But with the candidates running in a near dead heat, and delegates for Texas Rep. Ron Paul parading around the convention floor with clothespins on their noses, the pressure was on Romney to close the deal before the Democrats claimed the spotlight.
The GOP convention's theme was built largely around an Obama quote ("You didn't build that") that the president and many others say was taken out of context. Those three days in Tampa were all about attacking Obama's performance — on jobs, on foreign policy, on spending — and putting him in the position of having to defend that record.
The old saw is that the best defense is a good offense. Before the Republicans had even brought the gavel down on their convention, prominent Democrats were calling for a counteroffensive.
On Thursday morning, Sen. John Kerry, the party's 2004 nominee, issued a fundraising appeal.
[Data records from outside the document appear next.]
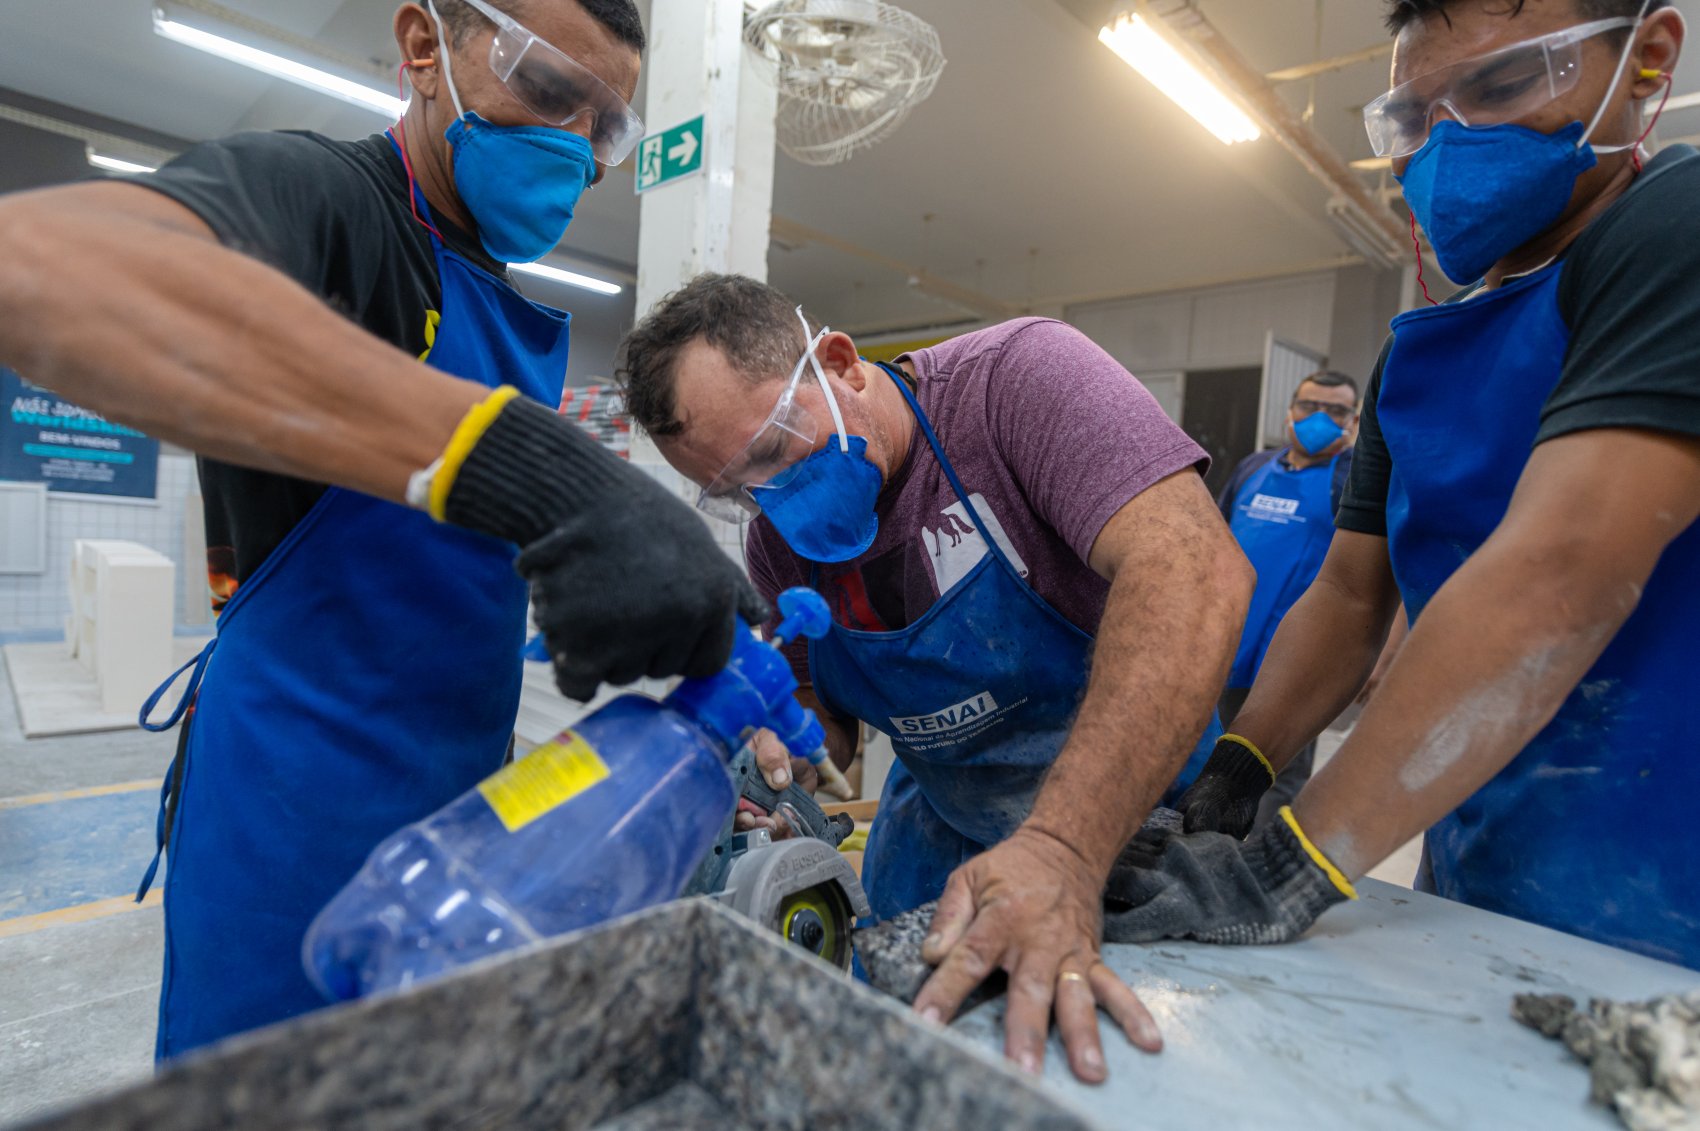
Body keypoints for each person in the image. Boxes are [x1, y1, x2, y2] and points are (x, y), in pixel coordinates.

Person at [0, 0, 766, 1058]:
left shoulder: (504, 300)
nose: (577, 149)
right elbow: (46, 267)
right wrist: (524, 467)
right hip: (291, 813)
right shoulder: (328, 200)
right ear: (421, 47)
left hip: (458, 817)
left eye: (607, 127)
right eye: (549, 87)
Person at [1106, 0, 1700, 973]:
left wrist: (1295, 860)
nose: (1448, 142)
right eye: (1416, 117)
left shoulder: (1672, 231)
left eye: (1503, 83)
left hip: (1665, 891)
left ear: (1646, 59)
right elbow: (1347, 597)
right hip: (1477, 873)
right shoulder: (1416, 356)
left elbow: (1560, 576)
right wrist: (1237, 767)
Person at [616, 274, 1255, 1081]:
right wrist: (786, 748)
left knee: (1134, 1079)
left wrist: (1062, 848)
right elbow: (825, 718)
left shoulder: (1017, 382)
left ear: (840, 363)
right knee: (919, 1073)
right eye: (739, 492)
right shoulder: (779, 547)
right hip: (941, 834)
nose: (772, 499)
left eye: (773, 452)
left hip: (1124, 821)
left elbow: (1194, 572)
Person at [1178, 373, 1359, 836]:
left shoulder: (1354, 480)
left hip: (1295, 659)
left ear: (1354, 422)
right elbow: (1214, 541)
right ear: (1290, 411)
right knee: (1207, 760)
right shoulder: (1253, 468)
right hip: (1228, 644)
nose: (1320, 418)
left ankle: (1251, 864)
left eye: (1336, 411)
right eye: (1310, 405)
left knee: (1273, 774)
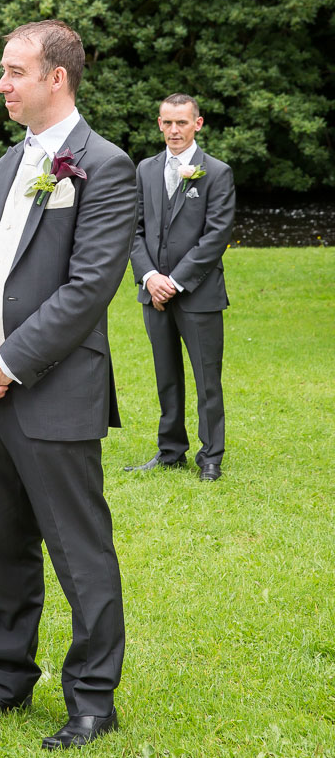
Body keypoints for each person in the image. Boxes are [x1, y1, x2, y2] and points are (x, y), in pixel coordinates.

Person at [0, 20, 137, 750]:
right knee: (0, 547)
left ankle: (91, 698)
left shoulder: (106, 165)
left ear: (56, 77)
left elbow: (89, 289)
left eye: (14, 71)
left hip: (51, 390)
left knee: (79, 551)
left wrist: (10, 362)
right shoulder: (6, 165)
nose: (2, 84)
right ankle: (7, 679)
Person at [127, 93, 235, 481]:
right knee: (166, 374)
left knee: (207, 379)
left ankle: (211, 456)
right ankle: (171, 450)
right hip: (152, 293)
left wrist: (173, 281)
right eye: (167, 122)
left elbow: (215, 237)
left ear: (198, 124)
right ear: (159, 124)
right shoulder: (145, 169)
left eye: (182, 123)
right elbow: (133, 230)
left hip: (199, 295)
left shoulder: (217, 172)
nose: (174, 130)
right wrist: (149, 277)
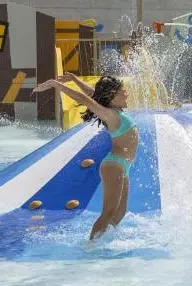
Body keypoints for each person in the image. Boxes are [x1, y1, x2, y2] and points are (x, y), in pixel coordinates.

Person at [33, 73, 137, 240]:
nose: (126, 93)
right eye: (122, 91)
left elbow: (92, 95)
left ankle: (105, 240)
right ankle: (91, 247)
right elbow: (85, 100)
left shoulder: (115, 110)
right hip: (114, 166)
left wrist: (75, 80)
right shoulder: (110, 114)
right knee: (108, 212)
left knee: (119, 213)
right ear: (112, 96)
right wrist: (56, 84)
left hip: (123, 166)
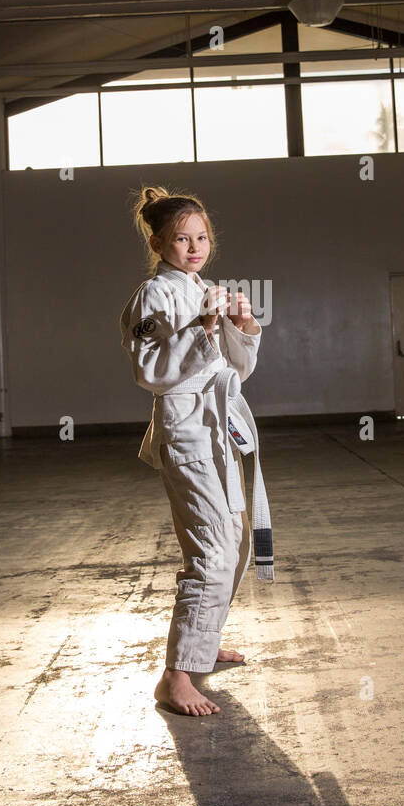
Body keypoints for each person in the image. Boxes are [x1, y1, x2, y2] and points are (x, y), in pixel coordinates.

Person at [119, 185, 275, 716]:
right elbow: (152, 371)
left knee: (235, 544)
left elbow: (232, 369)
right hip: (186, 434)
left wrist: (243, 327)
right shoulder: (153, 296)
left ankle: (201, 645)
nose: (194, 246)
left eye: (201, 237)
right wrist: (204, 328)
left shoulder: (203, 288)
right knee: (210, 550)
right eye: (181, 239)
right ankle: (176, 677)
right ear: (158, 243)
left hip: (221, 430)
The decorated Vietnam veteran reminded the faithful about the devastating ads from outside groups that questioned his military record.
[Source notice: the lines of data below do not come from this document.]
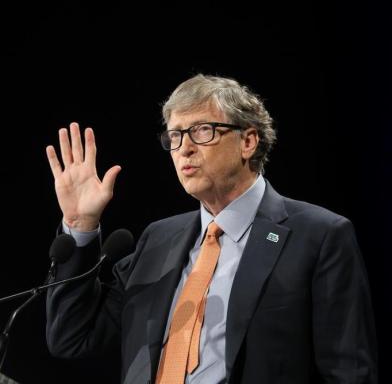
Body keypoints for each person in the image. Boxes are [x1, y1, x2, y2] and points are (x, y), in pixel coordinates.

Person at [45, 74, 378, 384]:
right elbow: (73, 338)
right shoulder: (158, 240)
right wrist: (80, 226)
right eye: (175, 136)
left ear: (248, 141)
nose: (184, 148)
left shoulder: (320, 236)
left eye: (202, 130)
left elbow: (348, 372)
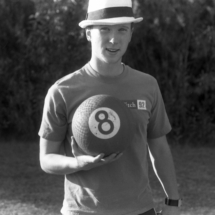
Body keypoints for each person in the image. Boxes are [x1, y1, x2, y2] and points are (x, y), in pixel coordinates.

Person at [39, 0, 182, 214]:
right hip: (82, 211)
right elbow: (47, 159)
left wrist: (173, 201)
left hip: (140, 209)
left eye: (122, 29)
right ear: (88, 32)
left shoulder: (147, 85)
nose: (114, 39)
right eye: (104, 29)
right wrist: (78, 164)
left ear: (131, 33)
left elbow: (159, 149)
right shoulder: (62, 90)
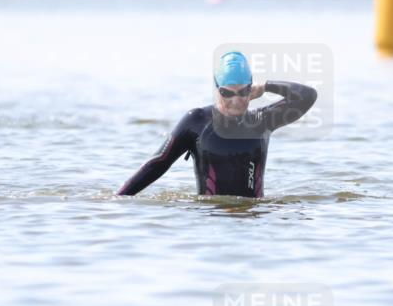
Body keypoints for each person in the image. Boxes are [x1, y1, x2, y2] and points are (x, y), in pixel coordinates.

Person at [117, 51, 317, 198]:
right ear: (216, 89)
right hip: (210, 220)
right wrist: (119, 199)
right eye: (227, 93)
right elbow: (157, 164)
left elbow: (308, 96)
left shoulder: (261, 121)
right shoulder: (196, 121)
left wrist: (266, 86)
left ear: (251, 89)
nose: (236, 100)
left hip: (253, 220)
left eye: (243, 92)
"I have one message burned into my memory for everyone who cares about the outcome of this year's presidential election," he wrote. "Respond quickly and powerfully to attacks from the other side."
In the courtroom, the prosecution gets the first and last word because it is the party with the burden of proof. But here, it's unclear which side bears the real burden, says defense attorney Barry Scheck, co-founder of The Innocence Project but perhaps more famous for helping win an acquittal for O.J. Simpson in his murder trial.
"Is it the incumbent or the challenger?" he asks. Given the current wind conditions, he says, "I think the president's probably better served having the last word."
In the end, Romney v. Obama is being tried in the court of public opinion. And until Nov. 6, neither side will be resting.